Problem statement: Where a line in the listing below contains the word "stored", copy that line.

Excerpted data:
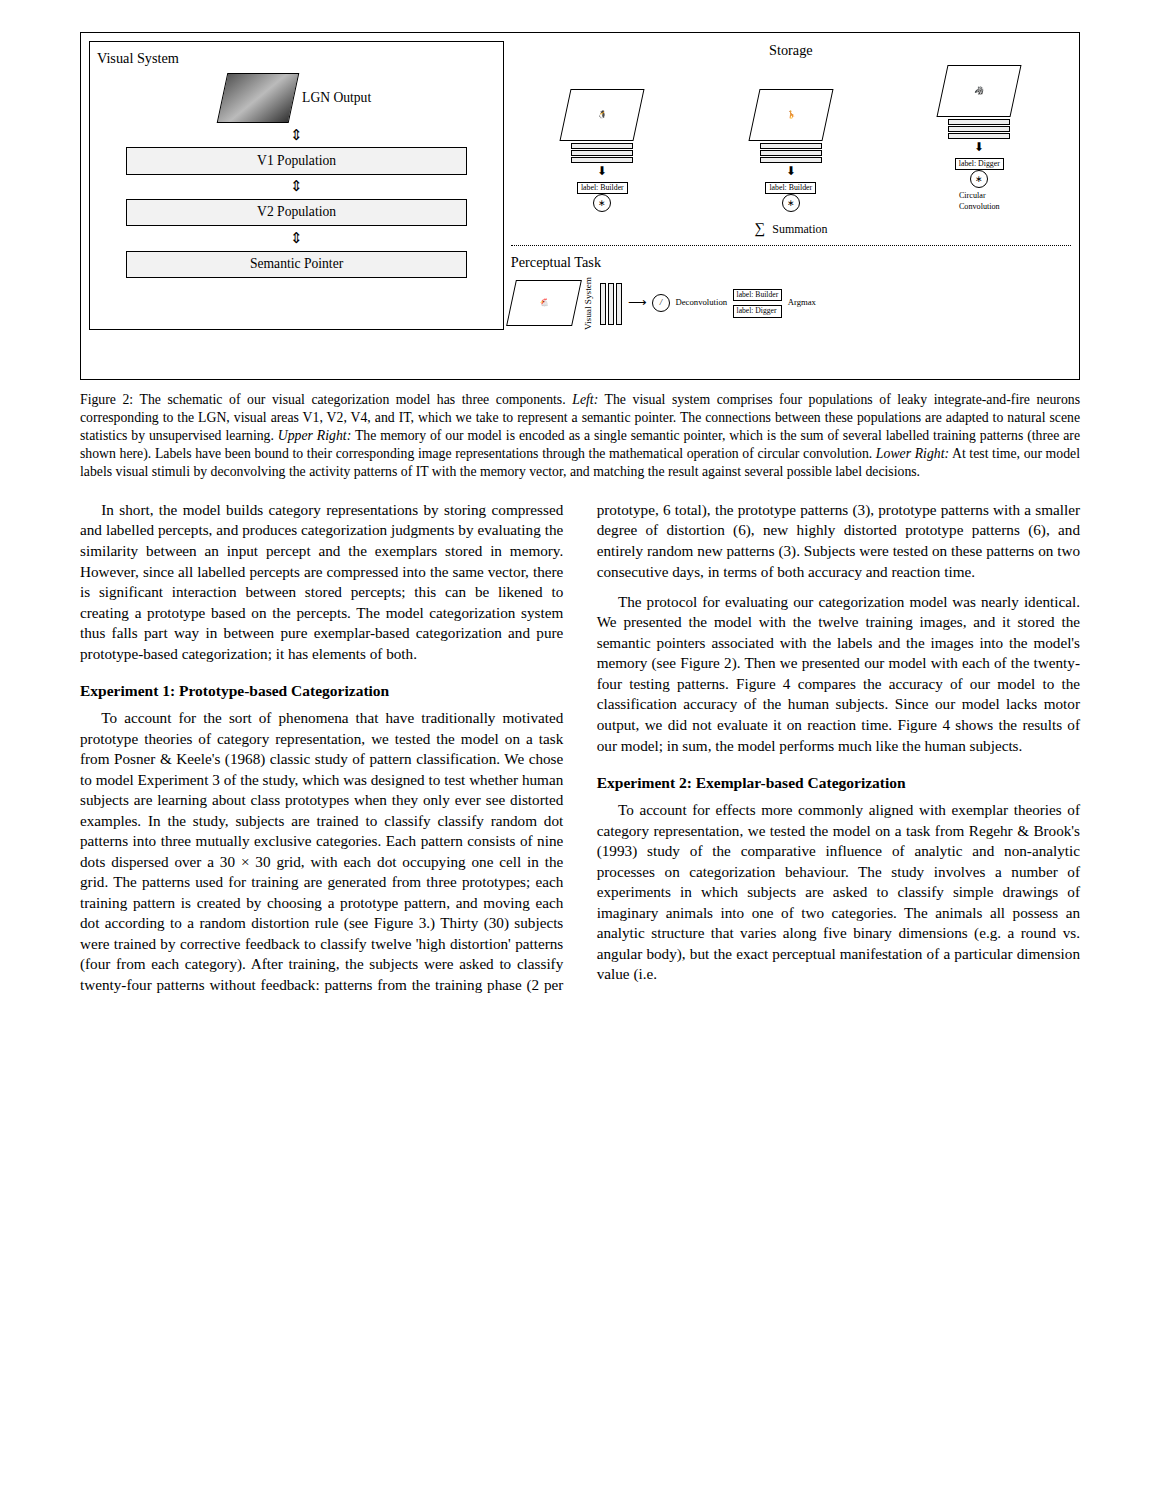Visual System
LGN Output
⇕
V1 Population
⇕
V2 Population
⇕
Semantic Pointer
Storage
🐧
⬇
label: Builder
∗
🦒
⬇
label: Builder
∗
🦓
⬇
label: Digger
∗
Circular
Convolution
∑ Summation
Perceptual Task
🐔
Visual System
⟶
/
Deconvolution
label: Builder
label: Digger
Argmax
Figure 2: The schematic of our visual categorization model has three components. Left: The visual system comprises four populations of leaky integrate-and-fire neurons corresponding to the LGN, visual areas V1, V2, V4, and IT, which we take to represent a semantic pointer. The connections between these populations are adapted to natural scene statistics by unsupervised learning. Upper Right: The memory of our model is encoded as a single semantic pointer, which is the sum of several labelled training patterns (three are shown here). Labels have been bound to their corresponding image representations through the mathematical operation of circular convolution. Lower Right: At test time, our model labels visual stimuli by deconvolving the activity patterns of IT with the memory vector, and matching the result against several possible label decisions.
In short, the model builds category representations by storing compressed and labelled percepts, and produces categorization judgments by evaluating the similarity between an input percept and the exemplars stored in memory. However, since all labelled percepts are compressed into the same vector, there is significant interaction between stored percepts; this can be likened to creating a prototype based on the percepts. The model categorization system thus falls part way in between pure exemplar-based categorization and pure prototype-based categorization; it has elements of both.
Experiment 1: Prototype-based Categorization
To account for the sort of phenomena that have traditionally motivated prototype theories of category representation, we tested the model on a task from Posner & Keele's (1968) classic study of pattern classification. We chose to model Experiment 3 of the study, which was designed to test whether human subjects are learning about class prototypes when they only ever see distorted examples. In the study, subjects are trained to classify classify random dot patterns into three mutually exclusive categories. Each pattern consists of nine dots dispersed over a 30 × 30 grid, with each dot occupying one cell in the grid. The patterns used for training are generated from three prototypes; each training pattern is created by choosing a prototype pattern, and moving each dot according to a random distortion rule (see Figure 3.) Thirty (30) subjects were trained by corrective feedback to classify twelve 'high distortion' patterns (four from each category). After training, the subjects were asked to classify twenty-four patterns without feedback: patterns from the training phase (2 per prototype, 6 total), the prototype patterns (3), prototype patterns with a smaller degree of distortion (6), new highly distorted prototype patterns (6), and entirely random new patterns (3). Subjects were tested on these patterns on two consecutive days, in terms of both accuracy and reaction time.
The protocol for evaluating our categorization model was nearly identical. We presented the model with the twelve training images, and it stored the semantic pointers associated with the labels and the images into the model's memory (see Figure 2). Then we presented our model with each of the twenty-four testing patterns. Figure 4 compares the accuracy of our model to the classification accuracy of the human subjects. Since our model lacks motor output, we did not evaluate it on reaction time. Figure 4 shows the results of our model; in sum, the model performs much like the human subjects.
Experiment 2: Exemplar-based Categorization
To account for effects more commonly aligned with exemplar theories of category representation, we tested the model on a task from Regehr & Brook's (1993) study of the comparative influence of analytic and non-analytic processes on categorization behaviour. The study involves a number of experiments in which subjects are asked to classify simple drawings of imaginary animals into one of two categories. The animals all possess an analytic structure that varies along five binary dimensions (e.g. a round vs. angular body), but the exact perceptual manifestation of a particular dimension value (i.e.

Exercise answer:
In short, the model builds category representations by storing compressed and labelled percepts, and produces categorization judgments by evaluating the similarity between an input percept and the exemplars stored in memory. However, since all labelled percepts are compressed into the same vector, there is significant interaction between stored percepts; this can be likened to creating a prototype based on the percepts. The model categorization system thus falls part way in between pure exemplar-based categorization and pure prototype-based categorization; it has elements of both.
The protocol for evaluating our categorization model was nearly identical. We presented the model with the twelve training images, and it stored the semantic pointers associated with the labels and the images into the model's memory (see Figure 2). Then we presented our model with each of the twenty-four testing patterns. Figure 4 compares the accuracy of our model to the classification accuracy of the human subjects. Since our model lacks motor output, we did not evaluate it on reaction time. Figure 4 shows the results of our model; in sum, the model performs much like the human subjects.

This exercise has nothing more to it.